In England and Wales, CSAM and online abuse increased by a staggering 26% last year, with 51,672 crimes recorded. Over 100 such crimes are reported to police every day, yet figures like Musk appear to have no issue pressing ahead with technology that endangers children around the world. And it’s not just images that are the problem. Research by the Internet Watch Foundation (IWF) revealed that reports of AI-generated CSAM have risen by 400% — a staggering 210 webpages were found to contain such content in the first six months of 2025. It’s likely that AI-generated full-length videos are not far behind. The number of new images and videos rises every day, fuelled by the normalisation of apps like Grok violating the consent of adults and children alike.

I know, even in this, that there will still be cries of dissent. Those who allege that surely digital versions of these crimes are less damaging than perpetrators physically harming children. If only eradicating childhood sexual abuse were that easy. The same excuses were touted when a Japanese sex robot company was revealed to be making and delivering child sex dolls. They alleged that these dolls could prevent potential abusers from harming real children; however, research shows that possessing such dolls has no provable benefit in reducing urges. In fact, mimicking such urges could make people more likely to carry them out on real children, because the doll becomes less effective over time. Return your eyes to out-of-control AI imagery, and you can see where the pattern will lead us: to more abuse of children.

And that’s already a threat we’re seeing play out. As more CSAM has become available, more crimes against children have been committed in person.
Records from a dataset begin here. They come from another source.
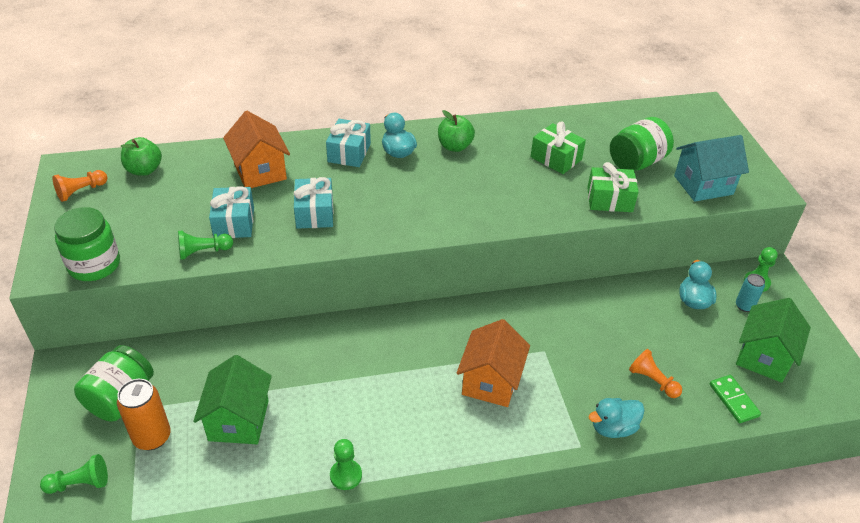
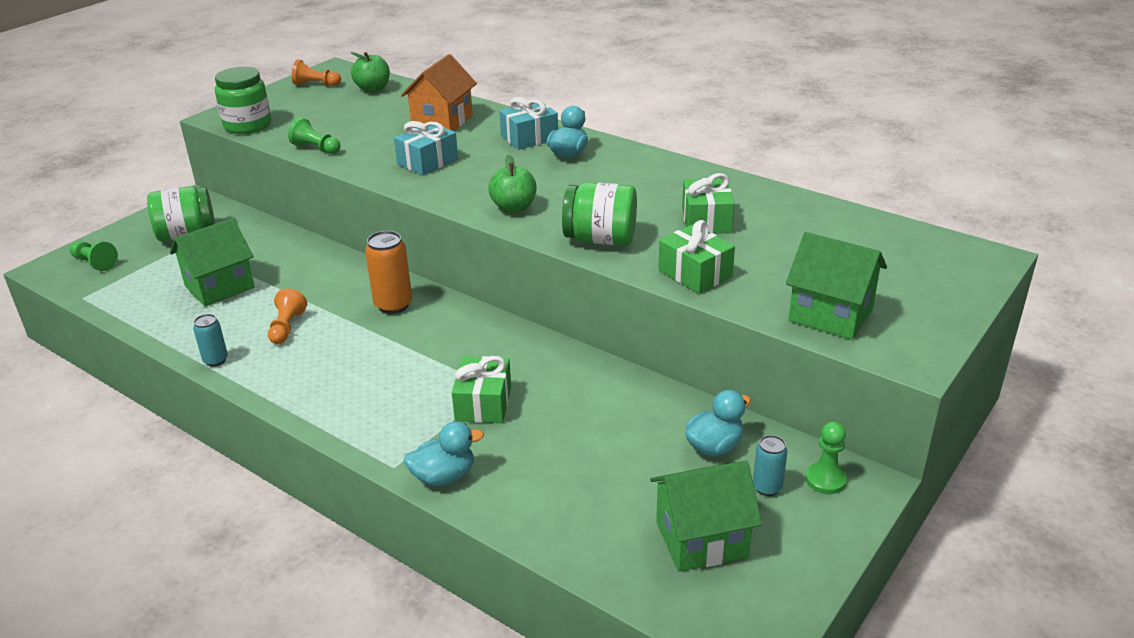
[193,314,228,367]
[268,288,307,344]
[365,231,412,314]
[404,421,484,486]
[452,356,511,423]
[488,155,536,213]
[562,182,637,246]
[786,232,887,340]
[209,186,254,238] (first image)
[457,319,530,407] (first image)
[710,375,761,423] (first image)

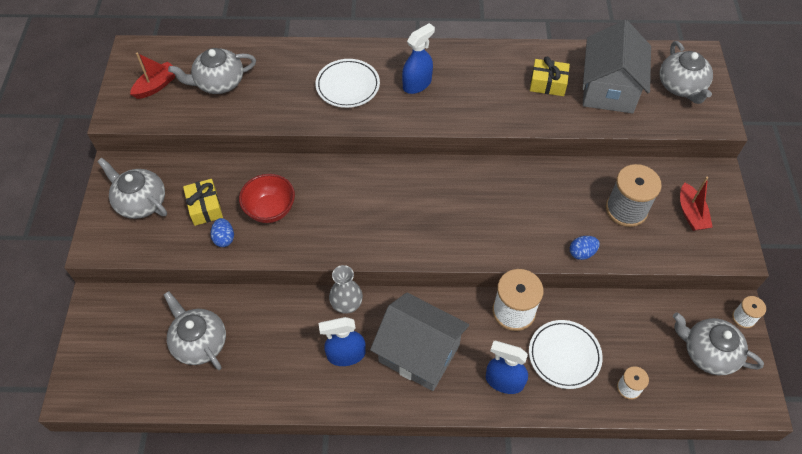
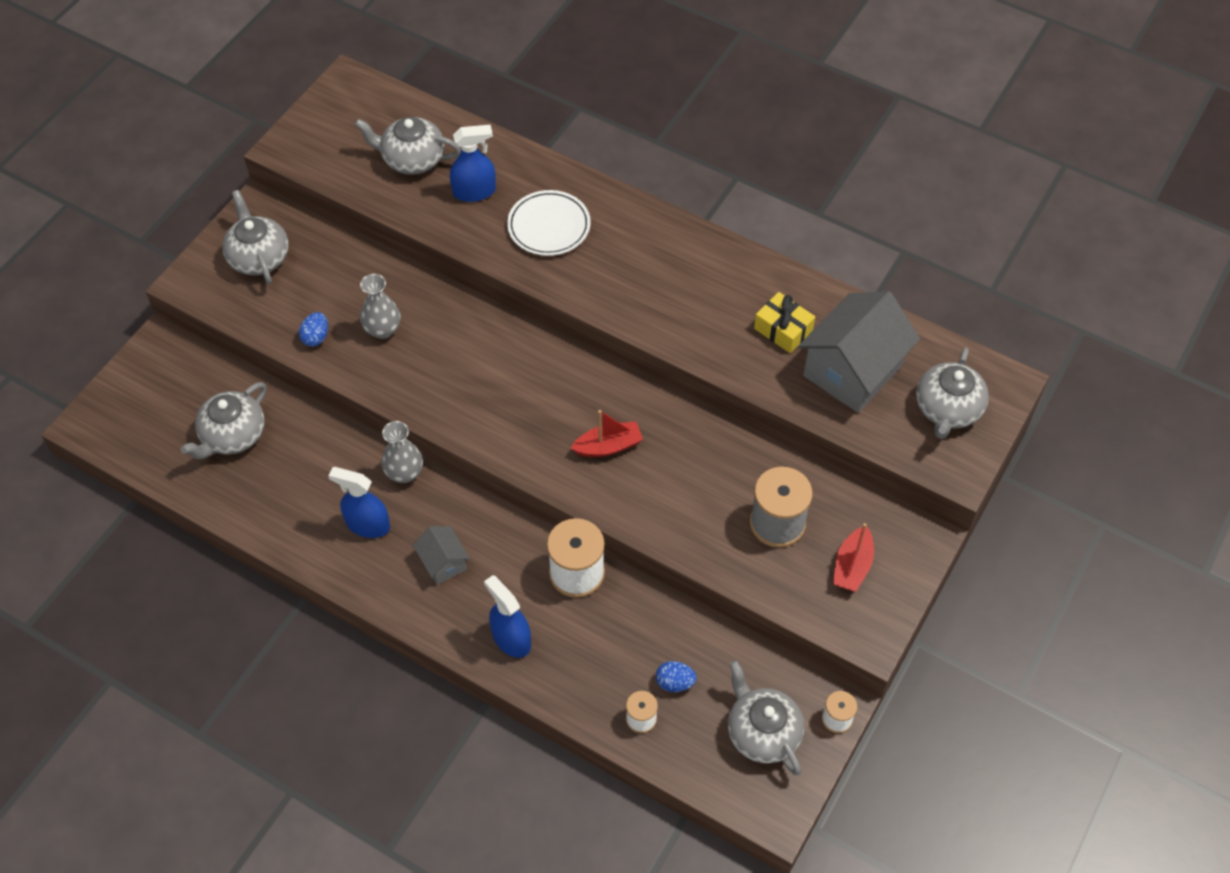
[181,382,267,459]
[360,274,400,339]
[413,526,470,585]
[450,125,496,202]
[571,410,643,457]
[656,661,697,692]
[183,179,223,226] (first image)
[529,320,603,389] (first image)

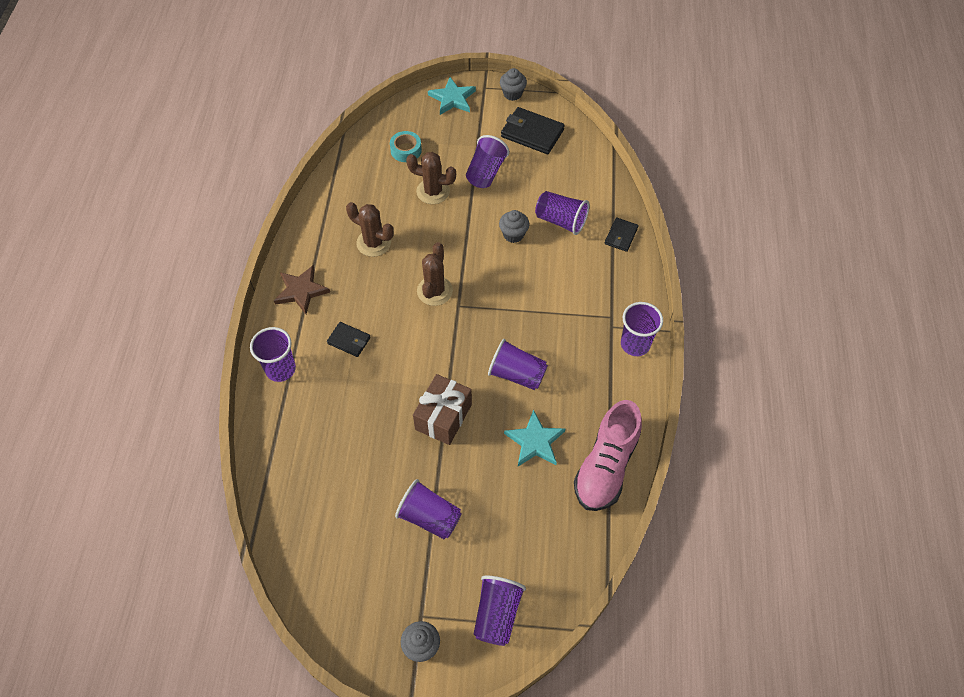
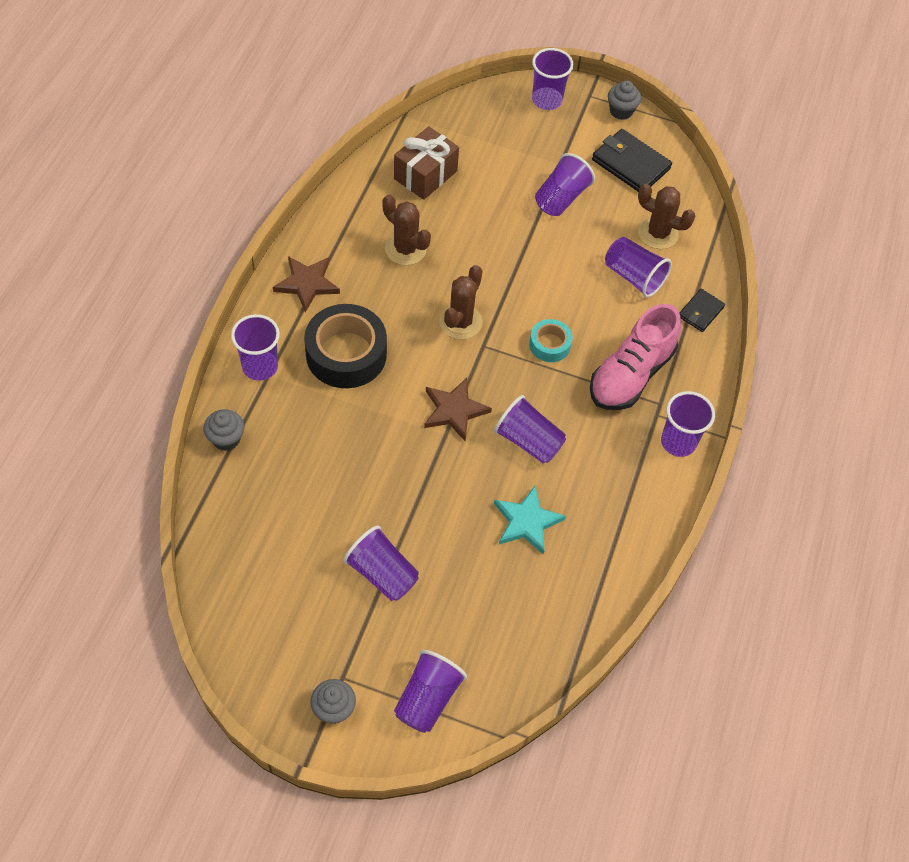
[204,409,244,451]
[304,304,387,388]
[394,126,459,200]
[424,378,492,441]
[529,319,573,362]
[532,48,574,110]
[590,304,681,410]
[638,184,695,249]

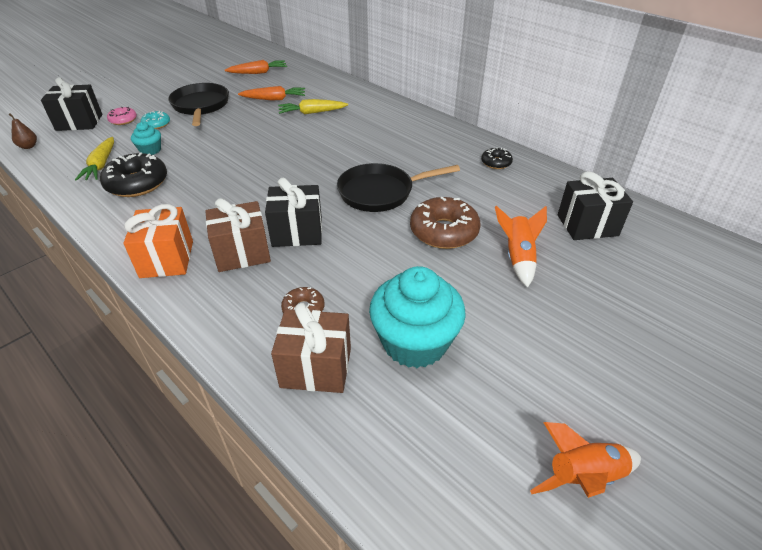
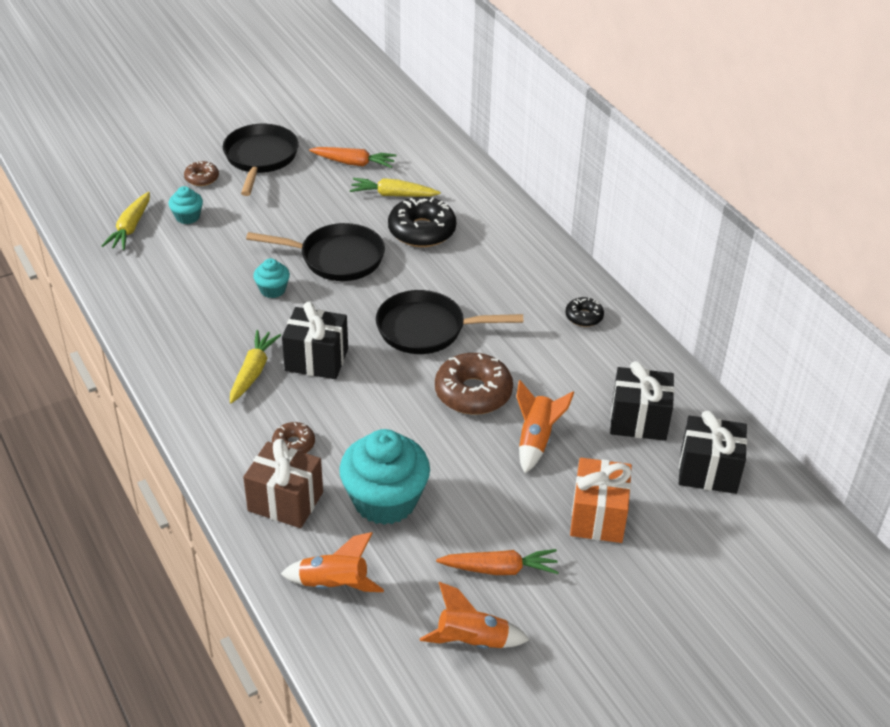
[184,161,219,186]
[230,330,281,403]
[246,223,385,281]
[253,258,290,298]
[281,532,384,592]
[388,197,456,247]
[436,549,559,575]
[570,458,632,543]
[679,410,747,494]
[8,113,37,149] (first image)
[107,107,137,125] (first image)

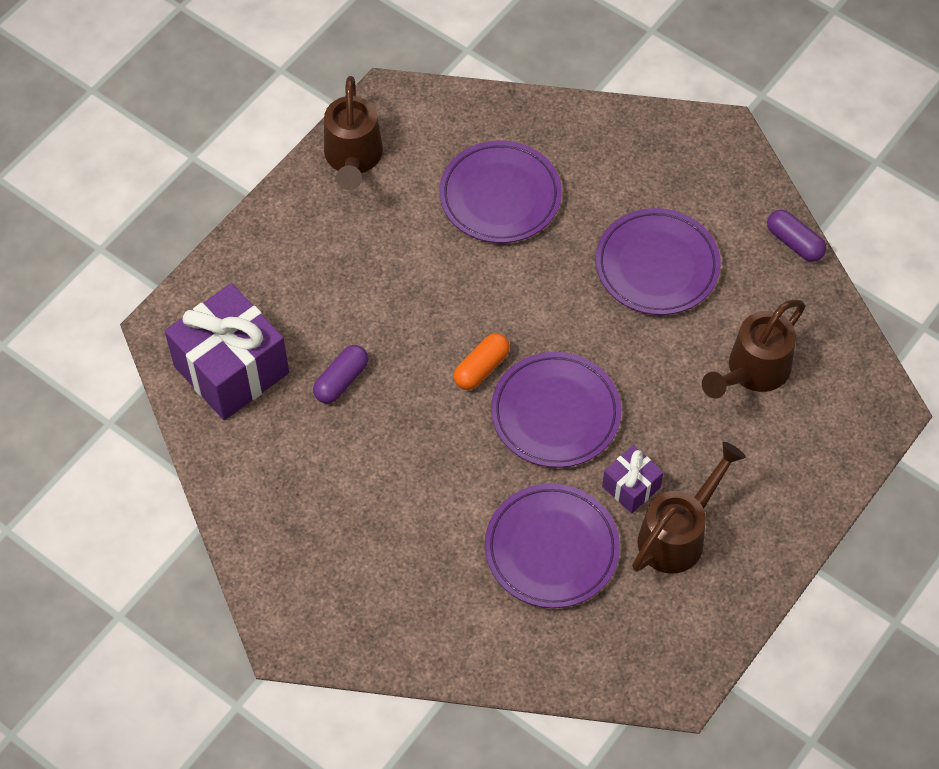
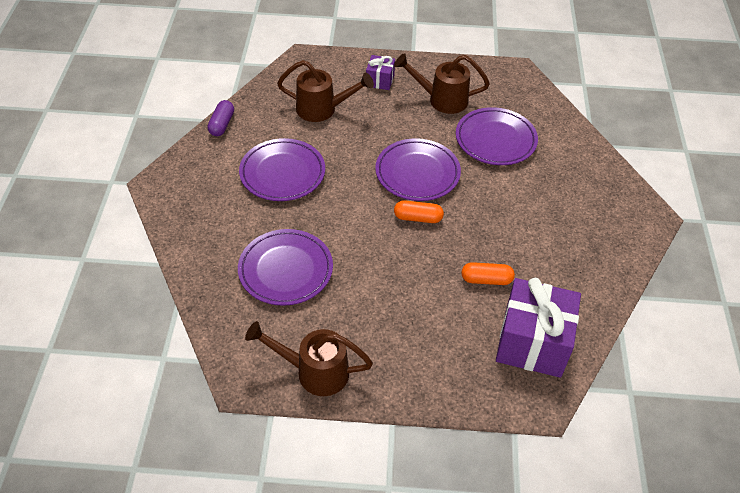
[245,321,373,396]
[366,55,395,90]
[461,262,515,285]

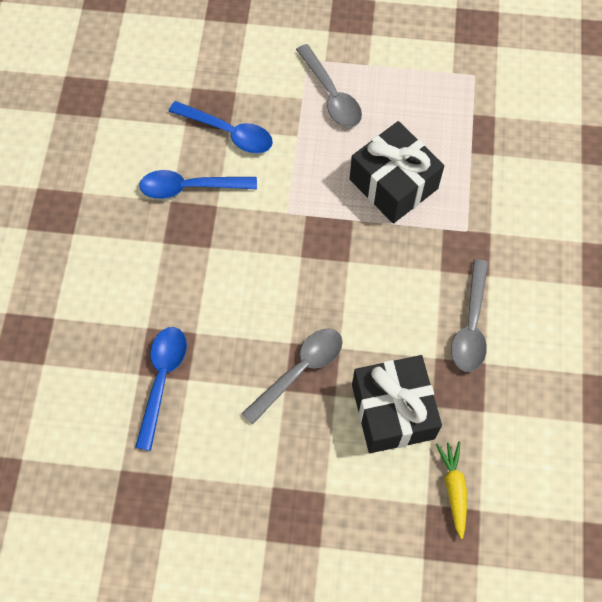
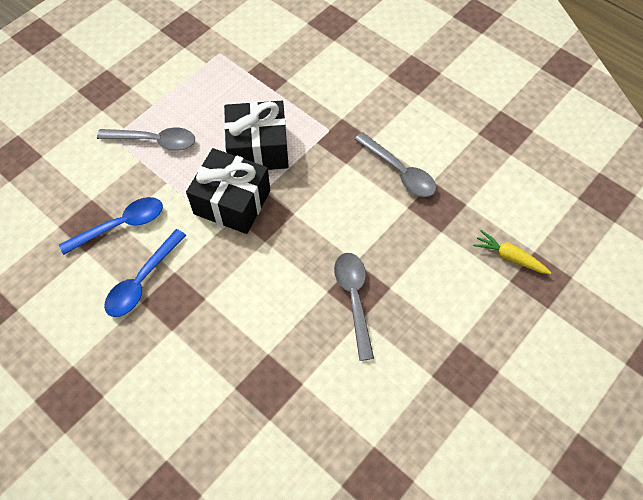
[186,148,270,234]
[135,327,187,451] (first image)

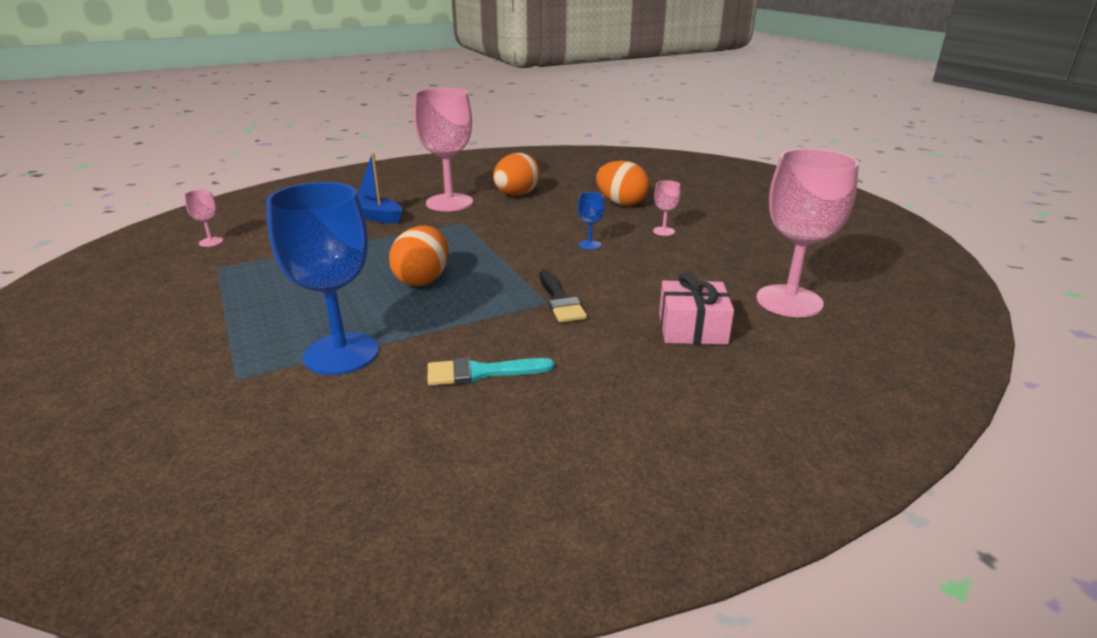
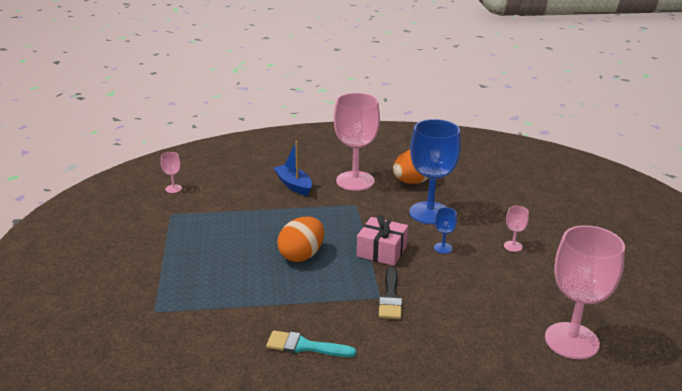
[357,214,408,266]
[409,119,461,224]
[596,160,650,206] (first image)

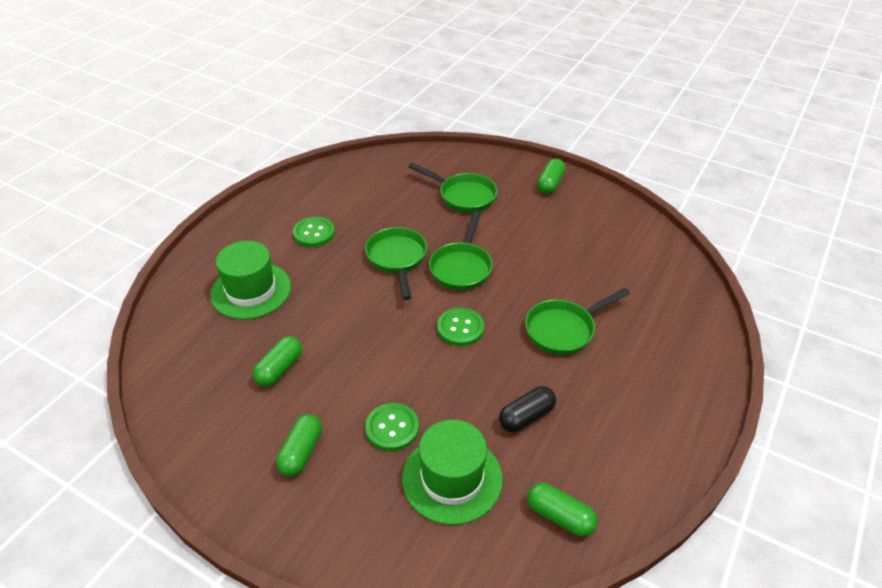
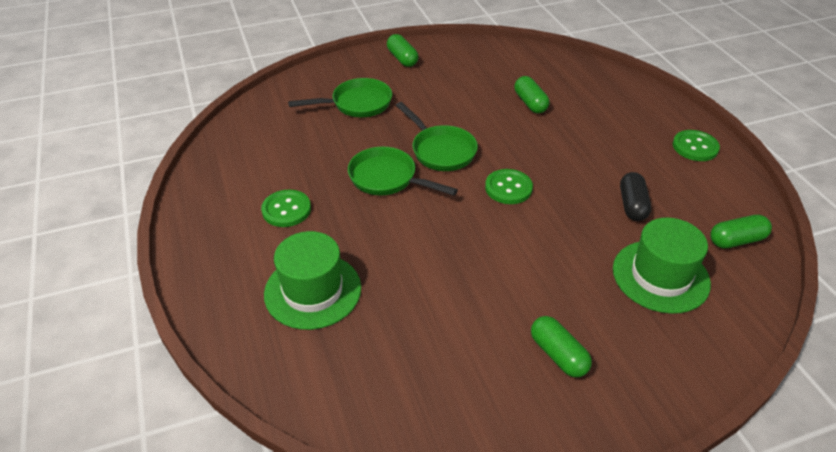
[514,76,549,113]
[673,130,720,161]
[525,288,630,355] (first image)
Amongst the 122,678 child sexual abuse and exploitation offences recorded by the police in England and Wales in 2024, 58% were in-person offences. When irresponsible tech bros allow their technology to participate in the digital abuse of women and girls, it’s inevitable that this abuse will translate to physical harm in the real world. As much as these creeps want to live in augmented reality where women and girls have no autonomy, we still live in a real world with living, breathing people who can and are being harmed by these vile “technological advancements”.

Childhood sexual abuse is already a worldwide epidemic that governments are ill-equipped to confront. The normalisation of AI apps that empower lonely, let’s be honest, mostly men, to violate people from the comfort of their home will inevitably lead to the expansion of CSAM, an abhorrent thought that should terrify tech bros back into their caves for good. It won’t, because their only goal is profit at the expense of society. But it’s up to all of us to challenge such apps, prevent their use, and educate people about the dangers they pose to us all. While it’s gratifying to see Ofcom and the government take action, it won’t work unless people collectively reject this technology.

We’re all facing down the future of sexual violence in app form. Technology invented to streamline human existence, while robots take care of the boring stuff, has been redirected to become the new frontier of exploitation. Just look at the downhill trajectory of the founder of OpenAI, the company that owns ChatGPT. The man who claims that his technology will one day help cure cancer is now excitedly announcing that ChatGPT will soon have ‘erotica’ functions for adults. How far we’ve come, yay us.